La Corte d’Assise di Brescia ha assolto Antonio Gozzini, l’80enne che un anno fa uccise la moglie Cristina Maioli (un ex docente in pensione) perché incapace di intendere e volere a causa di un totale vizio di mente per un “delirio di gelosia”. La difesa dell’uomo, che non era presente in aula, aveva chiesto l’assoluzione ritenendo l’imputato incapace di intendere e volere al momento dell’omicidio. Il pubblico ministero Claudia Passalacqua, invece, aveva chiesto l’ergastolo.
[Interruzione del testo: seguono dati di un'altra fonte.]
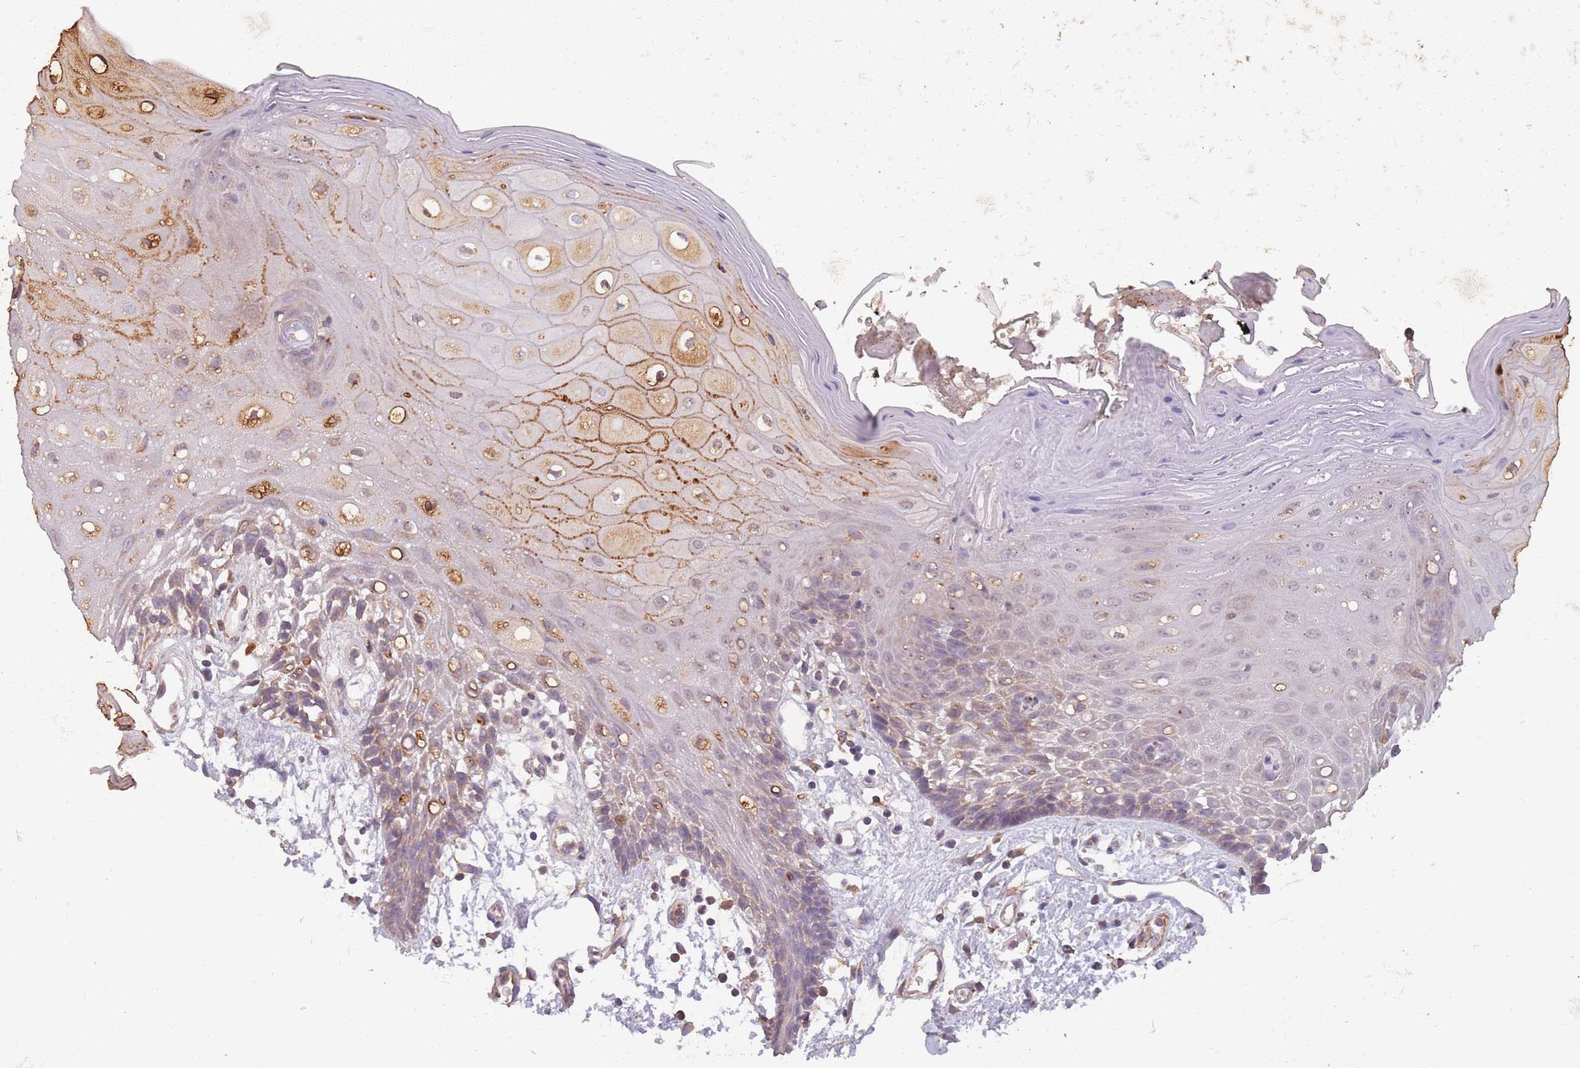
{"staining": {"intensity": "moderate", "quantity": "<25%", "location": "cytoplasmic/membranous"}, "tissue": "oral mucosa", "cell_type": "Squamous epithelial cells", "image_type": "normal", "snomed": [{"axis": "morphology", "description": "Normal tissue, NOS"}, {"axis": "topography", "description": "Oral tissue"}, {"axis": "topography", "description": "Tounge, NOS"}], "caption": "A photomicrograph showing moderate cytoplasmic/membranous positivity in approximately <25% of squamous epithelial cells in unremarkable oral mucosa, as visualized by brown immunohistochemical staining.", "gene": "SANBR", "patient": {"sex": "female", "age": 59}}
La ricostruzione dell’omicidio
L’omicidio risale al 4 ottobre 2019. In piena notte, Gozzini uccise la moglie del sonno, prima colpendola in testa con un mattarello e poi accoltellandola alla gola. In seguito tentò di suicidarsi tagliandosi le vene e ingerendo degli antidepressivi. Il giorno successivo rimase in casa in attesa delle forze dell’ordine, avvertite da lui stesso in un momento di lucidità. Dopo averlo arrestato, i poliziotti lo condussero in ospedale per le medicazioni ai polsi e in seguito in questura, dove lo interrogarono. Gozzini, che da anni soffriva di depressione, non era mai stato violento con la moglie in precedenza. I vicini parlavano di una coppia tranquilla e riservata, che non aveva mai creato problemi in più di dieci anni.
Il commento della difesa
Jacopo Barellotti, il legale di Antonio Gozzini, ha espresso la propria soddisfazione nei confronti del verdetto che ha stabilito la condizione di “delirio di gelosia”. “Siamo soddisfatti, perché la sentenza rispecchia quanto emerso nel dibattimento e cioè che il mio assistito non era capace di intendere e di volere”, ha dichiarato. “È una sentenza che io ritengo giusta e anche l’unica possibile, all’esito di un processo nel quale questo aspetto di incapacità di intendere e di volere è stato vagliato con molto scrupolo”, ha spiegato il legale ad Adnkronos. “Si è compresa esattamente la patologia che affligge Gozzini. Ovviamente, nel corso delle indagini era stata fatta una consulenza tecnico-psichiatrica e tanto il consulente del pm quanto quello della pubblica difesa avevano concluso l’incapacità totale di intendere e di volere del mio assistito”, ha concluso Barellotti.